» **WHAT NEEDS TO BE DONE**: All of the lines below should be copied word for word.

» **SUPPLIED INFORMATION**:
******************************

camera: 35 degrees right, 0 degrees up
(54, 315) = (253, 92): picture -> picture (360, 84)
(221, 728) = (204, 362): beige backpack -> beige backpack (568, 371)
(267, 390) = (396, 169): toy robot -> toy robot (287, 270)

******************************

» **ANSWER BOX**:
camera: 35 degrees right, 0 degrees up
(54, 315) = (253, 92): picture -> picture (360, 84)
(221, 728) = (204, 362): beige backpack -> beige backpack (568, 371)
(267, 390) = (396, 169): toy robot -> toy robot (287, 270)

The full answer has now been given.